In a groundbreaking scientific endeavour, researchers are preparing to drill one kilometre deep into Antarctica's ominously nicknamed 'Doomsday Glacier' to investigate the underwater processes that could have catastrophic consequences for global sea levels. This marks the first time scientists have ever drilled into the Thwaites Glacier, a colossal ice mass covering an area nearly the size of the United Kingdom.
Unprecedented Access to a Climate Threat
The Thwaites Glacier, with ice up to 2,000 metres thick, represents one of the planet's most significant climate vulnerabilities. Researchers warn that its complete collapse could cause global sea levels to rise by approximately 65 centimetres, threatening coastal communities worldwide. The upcoming mission will focus on the glacier's main trunk, a highly crevassed and previously unexplored region considered its most unstable section.
The Challenge of Underwater Tsunamis
Central to the investigation are so-called "underwater tsunamis" – massive underwater waves with amplitudes ranging from 10 to hundreds of metres. These phenomena mix deep, warm ocean water with surface layers, accelerating ice melt from below. Dr Alex Brearley, an oceanographer at the British Antarctic Survey, explained that understanding these processes is essential for improving predictions about sea ice melt and future sea level rise.
"These big underwater waves, with amplitudes of 10s to possibly hundreds of meters, what that can do is mix deep water with water closer to the surface," Dr Brearley told Sky News Australia. "We have to understand that in order to make those better predictions about sea ice melt."
International Collaboration in Extreme Conditions
Over the next two weeks, a joint team from the British Antarctic Survey and the Korea Polar Research Institute will deploy a hot water drill to bore through the ice. The technology involves heating water to around 90 degrees Celsius and pumping it at high pressure through a hose, melting ice at approximately one metre per minute to create a 30-centimetre diameter hole.
Dr Peter Davis, a physical oceanographer at BAS, described the project as an "extremely challenging mission" on "one of the most important and unstable glaciers on the planet." He emphasised the significance of real-time observation: "For the first time, scientists will be watching, in near real time, what warm ocean water is doing to the ice 1,000 metres below the surface. This has only recently become possible – and it's critical for understanding how fast sea levels could rise."
Technological Expertise and Historical Context
The drilling operation targets the precise point where the glacier lifts off the seabed to become a floating ice shelf – the area where Thwaites is most vulnerable to warm ocean water intrusion. Keith Makinson, a drilling engineer with BAS, highlighted the organisation's 75 years of hot water drilling experience, describing the team as "world-leaders in this technology."
"Over the past four decades it's been amazing to see this technology develop, and now it's helping to answer crucial questions about how we're all going to be affected by climate change and rising sea levels," Makinson said.
Dr Won Sang Lee, principal research scientist at KOPRI, characterised the mission as "polar science in the extreme," noting the team undertook an "epic journey with no guarantee we'd even be able to make it onto the ice." He credited the successful deployment preparations to the "skills and expertise of everyone involved from KOPRI and BAS."
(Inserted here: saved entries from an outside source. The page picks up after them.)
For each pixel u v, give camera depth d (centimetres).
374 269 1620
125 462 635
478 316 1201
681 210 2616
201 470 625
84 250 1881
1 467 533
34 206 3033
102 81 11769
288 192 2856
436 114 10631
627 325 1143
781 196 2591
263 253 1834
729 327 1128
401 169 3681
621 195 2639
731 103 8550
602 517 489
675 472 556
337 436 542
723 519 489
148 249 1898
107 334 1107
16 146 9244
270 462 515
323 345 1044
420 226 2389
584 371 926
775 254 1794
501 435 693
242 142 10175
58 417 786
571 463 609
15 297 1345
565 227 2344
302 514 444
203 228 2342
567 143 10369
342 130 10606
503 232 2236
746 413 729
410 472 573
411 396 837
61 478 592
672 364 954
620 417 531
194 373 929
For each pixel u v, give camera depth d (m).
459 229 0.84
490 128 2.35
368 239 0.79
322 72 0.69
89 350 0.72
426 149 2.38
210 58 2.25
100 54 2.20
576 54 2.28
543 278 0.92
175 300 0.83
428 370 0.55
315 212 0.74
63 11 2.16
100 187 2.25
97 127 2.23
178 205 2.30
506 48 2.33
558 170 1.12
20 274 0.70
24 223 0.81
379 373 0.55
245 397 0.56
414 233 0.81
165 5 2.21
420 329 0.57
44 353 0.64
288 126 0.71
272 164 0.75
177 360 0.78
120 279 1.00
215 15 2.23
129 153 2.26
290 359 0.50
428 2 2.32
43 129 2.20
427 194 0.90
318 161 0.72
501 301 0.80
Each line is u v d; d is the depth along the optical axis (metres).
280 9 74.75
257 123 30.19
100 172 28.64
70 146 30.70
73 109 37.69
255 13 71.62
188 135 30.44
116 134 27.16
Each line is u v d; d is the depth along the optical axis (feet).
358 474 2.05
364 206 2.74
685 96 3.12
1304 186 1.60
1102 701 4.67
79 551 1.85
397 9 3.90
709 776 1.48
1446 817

Broader Implications for Climate Science
Previous research on Thwaites Glacier has concentrated on more stable areas, making this venture into its treacherous main trunk particularly significant. The data collected from instruments lowered through the borehole will provide unprecedented insights into the glacier's behaviour and vulnerability.
This mission represents a crucial step in understanding one of climate change's most pressing threats. As scientists gather real-time data from deep within the glacier, they move closer to answering fundamental questions about the pace of sea level rise and the future stability of Antarctica's ice sheets.